### [TASK DESCRIPTION]
Please lay out the records as a Markdown table with the columns Row and Line, one numbered row per line. Skip blank lines and leave the pictures out.

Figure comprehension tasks
┌────────

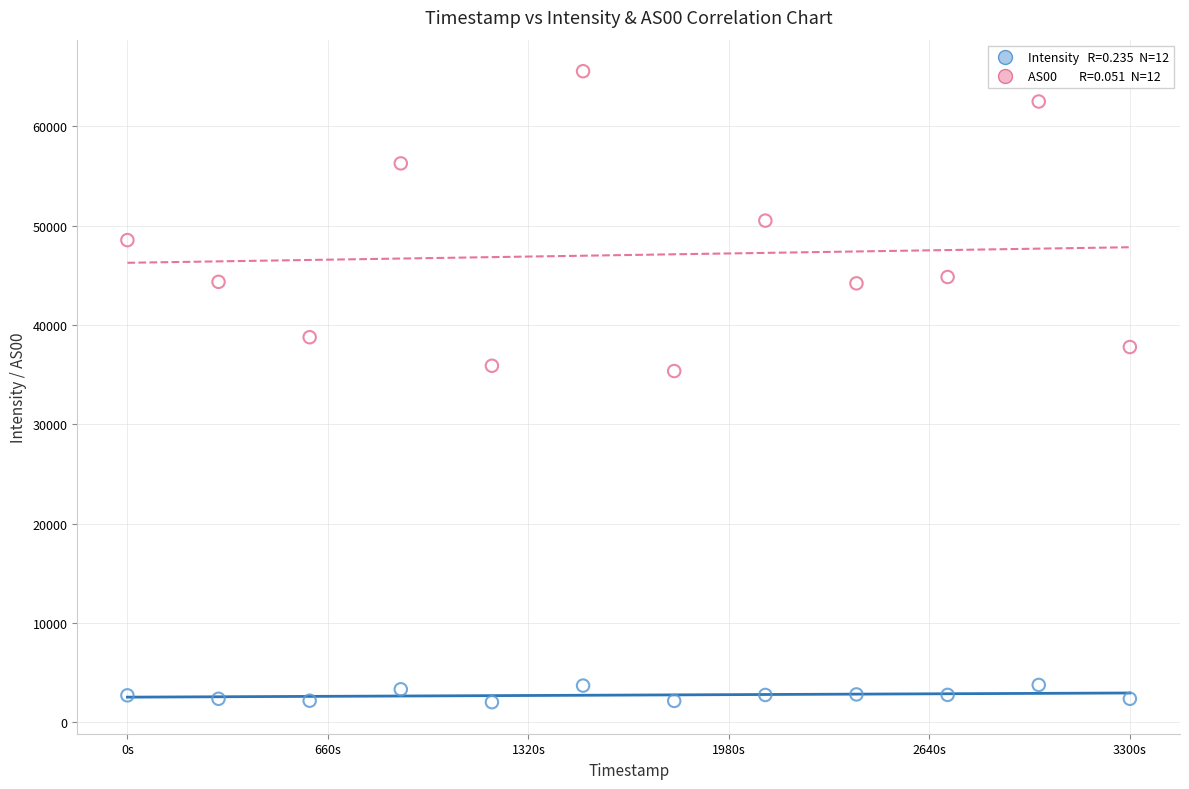

Across all data points, what is the range of Y values (max minus min)?

63504.4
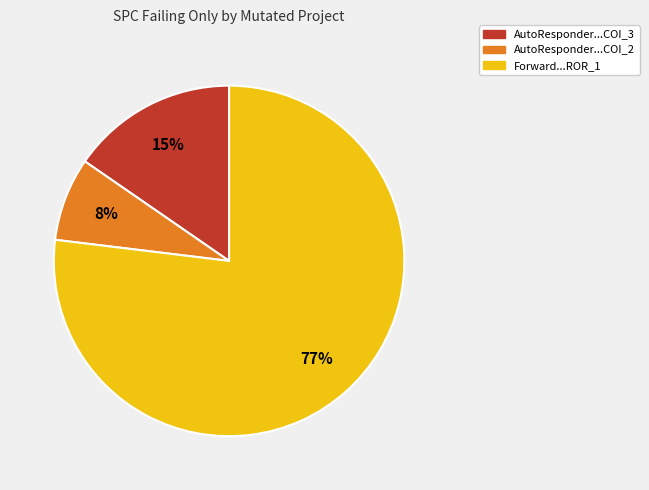

To the nearest percent, what percentage of the pie is Forward...ROR_1?

77%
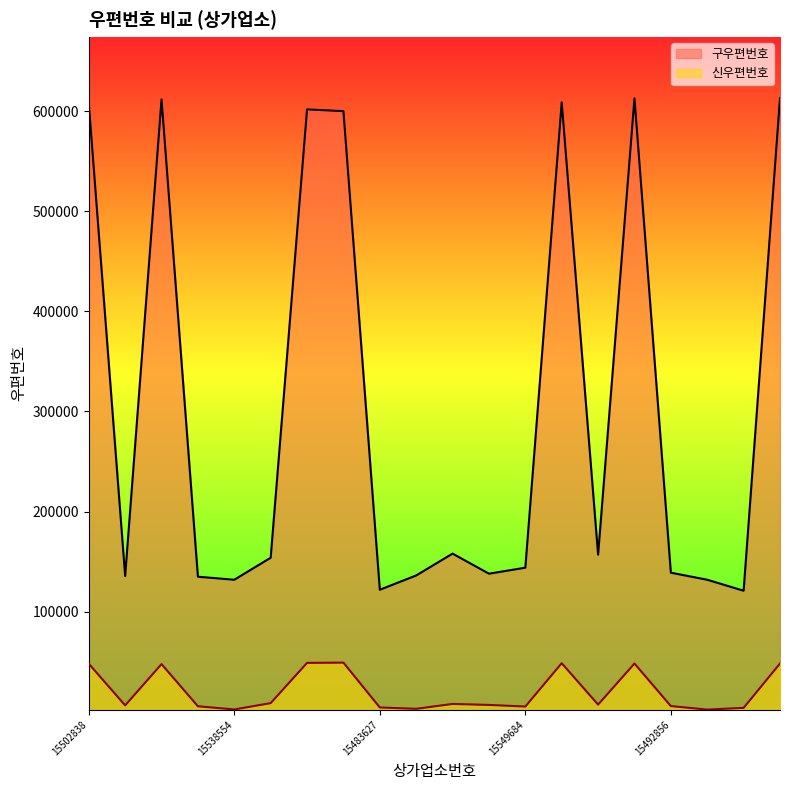

Reading right to left, list all the values displayed in this chart.

구우편번호: 15479492=612820	15422013=120833	15538974=131800	15492856=138867	15512642=612897	15491775=156842	15504292=608820	15549684=143865	15537857=137861	15485917=157924	15498431=136102	15483627=121813	15558465=600041	15523849=601803	15492731=153803	15538554=131811	15525799=134843	15521403=611807	15514817=135501	15502838=607786
신우편번호: 15479492=48087	15422013=3779	15538974=2061	15492856=5576	15512642=48059	15491775=7036	15504292=48408	15549684=5099	15537857=6727	15485917=7714	15498431=2826	15483627=4172	15558465=48984	15523849=48737	15492731=8505	15538554=2200	15525799=5373	15521403=47500	15514817=6282	15502838=47863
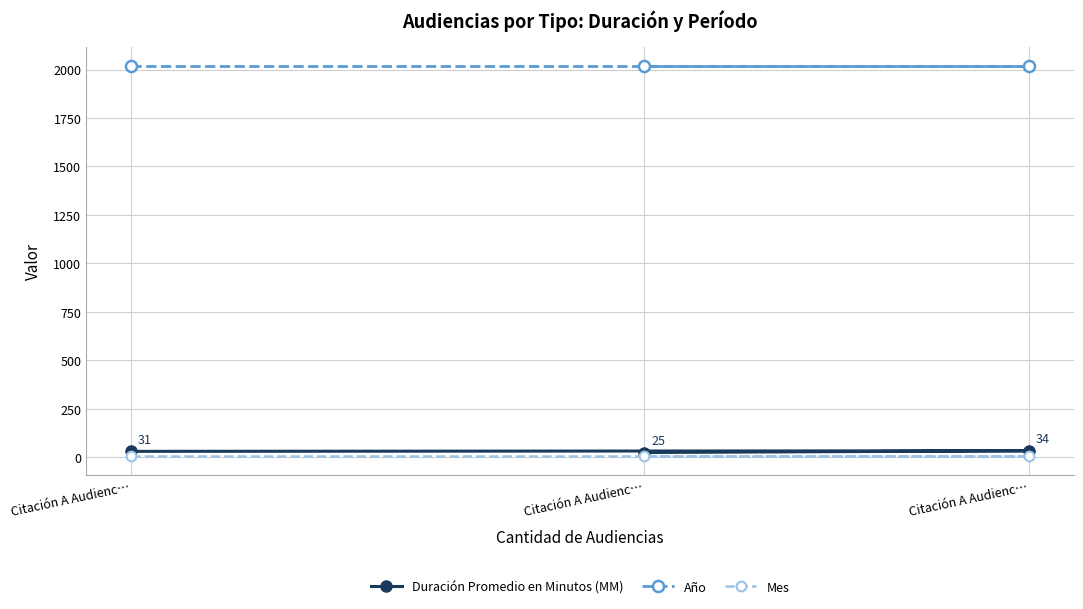

Which series has the largest range (max minus min)?

Duración Promedio en Minutos (MM)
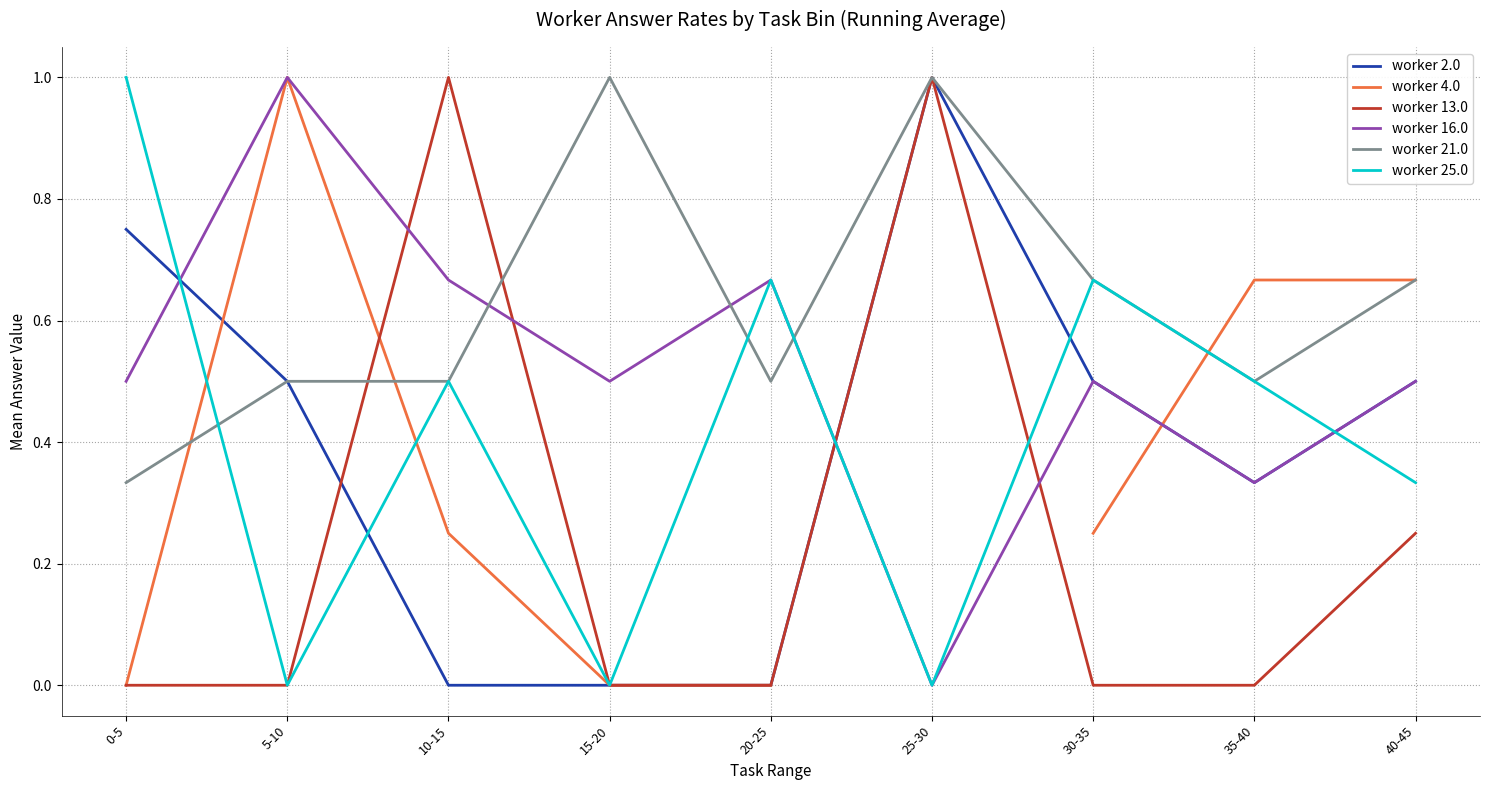

How many values in worker 25.0 are above zero?

6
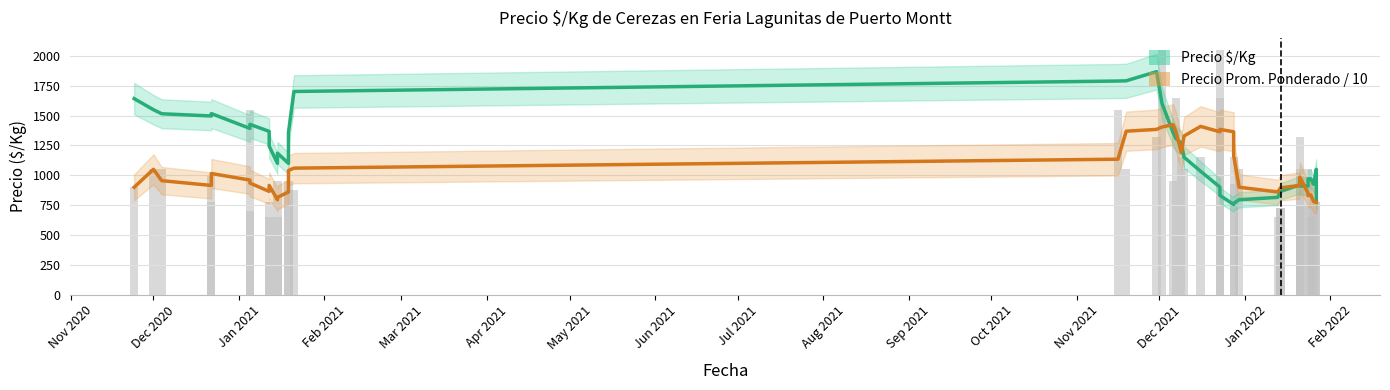

Reading right to left, extract all data points from this chart.

Precio $/Kg (Estimado): 775.0	1050.0	925.0	970.0	970.0	910.0	910.0	945.0	920.0	865.0	870.0	815.0	795.0	765.0	755.0	831.2	901.2	1033.8	1151.2	1268.6	1310.8	1359.2	1601.6	1869.2	1792.6	1790.6	1703.0	1358.8	1100.2	1185.8	1100.2	1244.4	1368.6	1427.2	1393.4	1517.6	1497.6	1516.2	1550.0	1643.0
Precio Promedio Ponderado / 10: 775.0	775.0	780.0	835.0	830.0	850.0	985.0	980.0	915.0	895.0	895.0	860.0	900.0	1165.0	1365.0	1385.0	1365.0	1410.0	1330.0	1190.0	1370.0	1425.0	1405.0	1385.0	1370.0	1135.0	1060.0	1040.0	860.0	815.0	795.0	915.0	865.0	935.0	960.0	1015.0	915.0	955.0	1050.0	900.0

└────────

### [SOLUTION FOR THIS PROBLEM]
| Row | Line |
|---|---|
| 1 | Across all data points, what is the range of Y values (max minus min)? |
| 2 | 63504.4 |
| 3 | To the nearest percent, what percentage of the pie is Forward...ROR_1? |
| 4 | 77% |
| 5 | Reading right to left, list all the values displayed in this chart. |
| 6 | 구우편번호: 15479492=612820	15422013=120833	15538974=131800	15492856=138867	15512642=612897	15491775=156842	15504292=608820	15549684=143865	15537857=137861	15485917=157924	15498431=136102	15483627=121813	15558465=600041	15523849=601803	15492731=153803	15538554=131811	15525799=134843	15521403=611807	15514817=135501	15502838=607786 |
| 7 | 신우편번호: 15479492=48087	15422013=3779	15538974=2061	15492856=5576	15512642=48059	15491775=7036	15504292=48408	15549684=5099	15537857=6727	15485917=7714	15498431=2826	15483627=4172	15558465=48984	15523849=48737	15492731=8505	15538554=2200	15525799=5373	15521403=47500	15514817=6282	15502838=47863 |
| 8 | Which series has the largest range (max minus min)? |
| 9 | Duración Promedio en Minutos (MM) |
| 10 | How many values in worker 25.0 are above zero? |
| 11 | 6 |
| 12 | Reading right to left, extract all data points from this chart. |
| 13 | Precio $/Kg (Estimado): 775.0	1050.0	925.0	970.0	970.0	910.0	910.0	945.0	920.0	865.0	870.0	815.0	795.0	765.0	755.0	831.2	901.2	1033.8	1151.2	1268.6	1310.8	1359.2	1601.6	1869.2	1792.6	1790.6	1703.0	1358.8	1100.2	1185.8	1100.2	1244.4	1368.6	1427.2	1393.4	1517.6	1497.6	1516.2	1550.0	1643.0 |
| 14 | Precio Promedio Ponderado / 10: 775.0	775.0	780.0	835.0	830.0	850.0	985.0	980.0	915.0	895.0	895.0	860.0	900.0	1165.0	1365.0	1385.0	1365.0	1410.0	1330.0	1190.0	1370.0	1425.0	1405.0	1385.0	1370.0	1135.0	1060.0	1040.0	860.0	815.0	795.0	915.0	865.0	935.0	960.0	1015.0	915.0	955.0	1050.0	900.0 |